A organização não governamental SOS Mata Atlântica emitiu nota lembrando que desde 29 de novembro uma série de organizações espera uma manifestação de Dilma sobre um abaixo-assinado com 1,5 milhão de assinaturas pedindo veto às mudanças no Código Florestal.

A entidade considera problemática a possibilidade de anistiar todos os desmatamentos feitos em propriedades de até quatro módulos fiscais. Módulo fiscal é uma medida que varia de estado para estado, indo de cinco a cem hectares, ou seja, a medida que serviria para beneficiar o pequeno agricultor acaba por ajudar o latifundiário. 

Mário Mantovani, diretor da ONG, considera que o governo cedeu à bancada ruralista e usou questões ambientais para trocas por apoio de parlamentares. “E, agora, corremos um sério risco de ver a aprovação de uma legislação ambiental que condena a Mata Atlântica e os manguezais do Brasil”, diz, no comunicado divulgado pela organização.

Na última semana, a Sociedade Brasileira para o Progresso da Ciência (SBPC) e a Academia Brasileira de Ciências (ABC) entregaram carta a Paulo Piau sugerindo mudanças no texto.

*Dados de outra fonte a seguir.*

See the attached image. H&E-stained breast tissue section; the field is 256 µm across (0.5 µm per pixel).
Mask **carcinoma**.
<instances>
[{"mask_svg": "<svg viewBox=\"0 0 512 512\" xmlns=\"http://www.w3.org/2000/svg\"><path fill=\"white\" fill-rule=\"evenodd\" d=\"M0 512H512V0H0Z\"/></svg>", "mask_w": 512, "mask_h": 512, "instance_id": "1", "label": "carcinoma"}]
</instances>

Anteriormente, as duas principais entidades representativas da comunidade científica haviam indicado que o correto seria debater o tema durante pelo menos mais dois anos para se chegar a um texto bom para a sociedade. Na última semana, em tom de resignação, indicaram que a essa altura trabalhavam para minimizar os danos provocados pela mudança ao ambiente e à própria produção rural. 

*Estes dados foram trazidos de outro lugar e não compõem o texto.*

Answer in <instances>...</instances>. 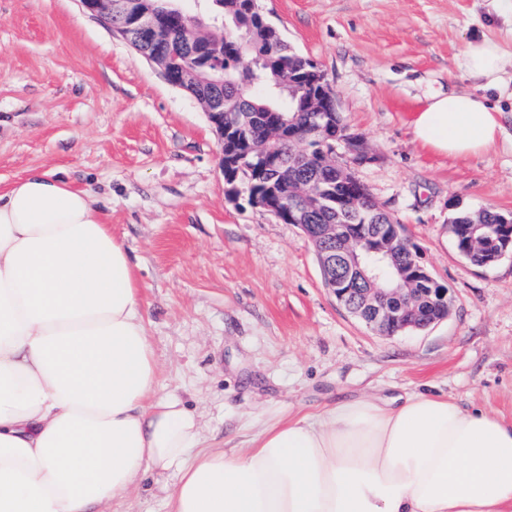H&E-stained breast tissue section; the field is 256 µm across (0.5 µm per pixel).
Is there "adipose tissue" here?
I'll return each instance as SVG.
<instances>
[{
    "mask_svg": "<svg viewBox=\"0 0 512 512\" xmlns=\"http://www.w3.org/2000/svg\"><path fill=\"white\" fill-rule=\"evenodd\" d=\"M459 68L506 84L504 52L468 42ZM500 110L427 96L411 122L434 153L489 152ZM158 366L133 263L88 190L36 169L0 192V512H99L141 472L176 473L169 512H512V421L448 396L343 400L204 448Z\"/></svg>",
    "mask_w": 512,
    "mask_h": 512,
    "instance_id": "adipose-tissue-1",
    "label": "adipose tissue"
}]
</instances>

“A proteção de áreas naturais está sendo consideravelmente diminuída e perde-se assim a oportunidade de produzir alimentos com mais eficiência e com sustentabilidade ambiental, o que deveria ser o grande diferencial da agricultura brasileira”, indica o documento, que traz uma tabela comparativa sobre as alterações consideradas mais preocupantes.

Outra das questões levantadas trata da restauração da vegetação às margens de rios, que, pelo texto da Câmara, cairia de 30 metros para 15 metros, além de se levar em conta o nível médio do rio, e não o nível mais alto, atingido na época de cheia, como prevê a legislação em vigor. Outro alvo de críticas é a possibilidade de que todas as propriedades tenham direito à redução do controle legal sobre “áreas de pousio”, que são as terras que permanecem em descanso para recuperação do solo. Pelo novo texto, não apenas as propriedade pequenas e de uso familiar estariam dispensadas deste controle, estendido a todos os tipos de áreas rurais.